Do you two bozos have informed opinion to share on Honegger?

Obviously not...

And yet the personal attacks continue...

I have many opinions regarding Honegger, but I'm just wondering how you can reach the conclusions you have about Honegger's music when you contradict your "serious opinion" with statements like "I'm not the fairest judge of his music"?

karlhenning

QuoteMy, my, my, there we go again, a failing composer and a banned reject from a competing site, compensating for their incapacity to discuss serious subjects seriously, with adolescent flamings and displays of second-ratedness.
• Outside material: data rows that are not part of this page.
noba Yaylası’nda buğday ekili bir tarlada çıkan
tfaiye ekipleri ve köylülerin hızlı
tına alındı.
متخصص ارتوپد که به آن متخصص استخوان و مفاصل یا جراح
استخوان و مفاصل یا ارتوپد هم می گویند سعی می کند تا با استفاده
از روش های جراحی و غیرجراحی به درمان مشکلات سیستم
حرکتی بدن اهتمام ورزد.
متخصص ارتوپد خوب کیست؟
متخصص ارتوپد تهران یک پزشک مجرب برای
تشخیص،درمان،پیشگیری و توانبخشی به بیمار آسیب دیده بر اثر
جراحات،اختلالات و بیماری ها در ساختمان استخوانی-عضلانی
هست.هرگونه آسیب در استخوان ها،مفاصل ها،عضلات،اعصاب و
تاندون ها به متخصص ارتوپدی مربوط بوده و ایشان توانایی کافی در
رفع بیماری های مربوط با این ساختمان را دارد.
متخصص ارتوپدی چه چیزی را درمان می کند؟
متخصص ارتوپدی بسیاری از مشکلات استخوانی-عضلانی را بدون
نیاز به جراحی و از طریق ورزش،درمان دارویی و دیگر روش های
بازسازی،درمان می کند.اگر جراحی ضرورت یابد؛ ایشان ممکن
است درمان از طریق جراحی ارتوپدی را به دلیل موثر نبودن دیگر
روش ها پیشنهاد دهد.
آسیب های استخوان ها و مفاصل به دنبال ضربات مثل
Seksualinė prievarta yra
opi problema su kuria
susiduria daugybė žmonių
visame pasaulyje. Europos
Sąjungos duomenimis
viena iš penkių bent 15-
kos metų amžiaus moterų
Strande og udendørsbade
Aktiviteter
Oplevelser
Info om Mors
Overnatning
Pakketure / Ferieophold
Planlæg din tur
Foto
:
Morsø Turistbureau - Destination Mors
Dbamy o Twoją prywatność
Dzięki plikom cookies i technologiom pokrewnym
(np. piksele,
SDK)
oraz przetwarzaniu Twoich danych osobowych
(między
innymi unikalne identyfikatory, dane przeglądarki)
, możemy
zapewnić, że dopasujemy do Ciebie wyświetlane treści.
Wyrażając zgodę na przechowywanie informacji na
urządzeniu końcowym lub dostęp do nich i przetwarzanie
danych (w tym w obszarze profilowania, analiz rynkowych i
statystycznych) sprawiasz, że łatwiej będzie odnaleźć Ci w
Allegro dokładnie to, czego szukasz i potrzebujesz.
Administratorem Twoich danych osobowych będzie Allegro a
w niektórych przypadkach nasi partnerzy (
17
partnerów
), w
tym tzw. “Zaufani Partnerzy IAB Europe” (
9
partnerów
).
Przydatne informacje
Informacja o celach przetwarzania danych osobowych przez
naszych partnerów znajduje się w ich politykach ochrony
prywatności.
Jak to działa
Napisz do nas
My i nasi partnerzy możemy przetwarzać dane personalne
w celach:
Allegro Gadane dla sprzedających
Do you two bozos have informed opinion to share on Honegger?

Obviously not...

LOL

Mirror Image

#97
Quote from: toucan on October 16, 2010, 06:42:11 PM
Mirror Image is neither capable of formulating an opinion of his own than of tolerating the opinion of those who have kindly responded to his query concerning Honegger.  What a jerk...  ::)

You never responded to my question, which is why I continue to ask it. I suppose it takes a jerk to know a jerk.

So allow me, the jerk, to reiterate my question:

How can you reach the conclusions you have about Honegger's music when you contradict your "serious opinion" with statements like "I'm not the fairest judge of his music"?

snyprrr

Quote from: Mirror Image on October 15, 2010, 05:58:18 PM
BUMP! :D

I've been revisiting some of Honegger's music lately. One of my favorite Honegger works is called Monopartita and it's an orchestral work. The only performance I own of this work is a David Zinman recording on Decca that is sadly out-of-print. Has anyone else heard this work? It some beautiful melodies and the harmony is very intriguing as is the orchestration.

The Monopartita, his last piece, relates to the Symphony No.5. The same post-war, shell shocked brass open both pieces.

I'm a Honegger Convert,... I find him uniquely,...mmm,..."tragic". Either way, I find many beautiful moments,... Symphony No.4, and my favorite of all, the slow mvmt. from the late Concerto de Camera. That ranks up there with Finzi and Pettersson for me, in the beautiful epiphany.

The Cello Concerto is languid indeed, and I especially have a weakness for the Concertino for piano and orchestra, a very beautiful Bugs Bunny does Mozart.

I give Honegger extra points for being "oh, such a serious young man" (in that doomed way), and his very brief Late Period. The accusations of him being a bitter pill have melted away for me, and I have grown to love his unique ruggedness,... well, manliness (and here the comparisons with Roussel hold true), coupled with a broken innocence (the bitter bits) that certainly mark the teacher of Pettersson.

Mirror Image

Quote from: snyprrr on October 16, 2010, 07:21:18 PM
The Monopartita, his last piece, relates to the Symphony No.5. The same post-war, shell shocked brass open both pieces.

I'm a Honegger Convert,... I find him uniquely,...mmm,..."tragic". Either way, I find many beautiful moments,... Symphony No.4, and my favorite of all, the slow mvmt. from the late Concerto de Camera. That ranks up there with Finzi and Pettersson for me, in the beautiful epiphany.

The Cello Concerto is languid indeed, and I especially have a weakness for the Concertino for piano and orchestra, a very beautiful Bugs Bunny does Mozart.

I give Honegger extra points for being "oh, such a serious young man" (in that doomed way), and his very brief Late Period. The accusations of him being a bitter pill have melted away for me, and I have grown to love his unique ruggedness,... well, manliness (and here the comparisons with Roussel hold true), coupled with a broken innocence (the bitter bits) that certainly mark the teacher of Pettersson.

Why do I have to give my opinion of Honegger when snyprr has written such a great post that sums up how I feel?

Honegger's music is indeed angry and tragic, but there is light at the end of the tunnel as the last movement from Symphony No. 2 suggests. I think his association with Les Six was a good thing for him at that time. It afforded him more exposure that he, otherwise, might not have received had he embarked on his own. Every member of that group were their own person, but I think their associations with each other were an important part of each of their artistic lives.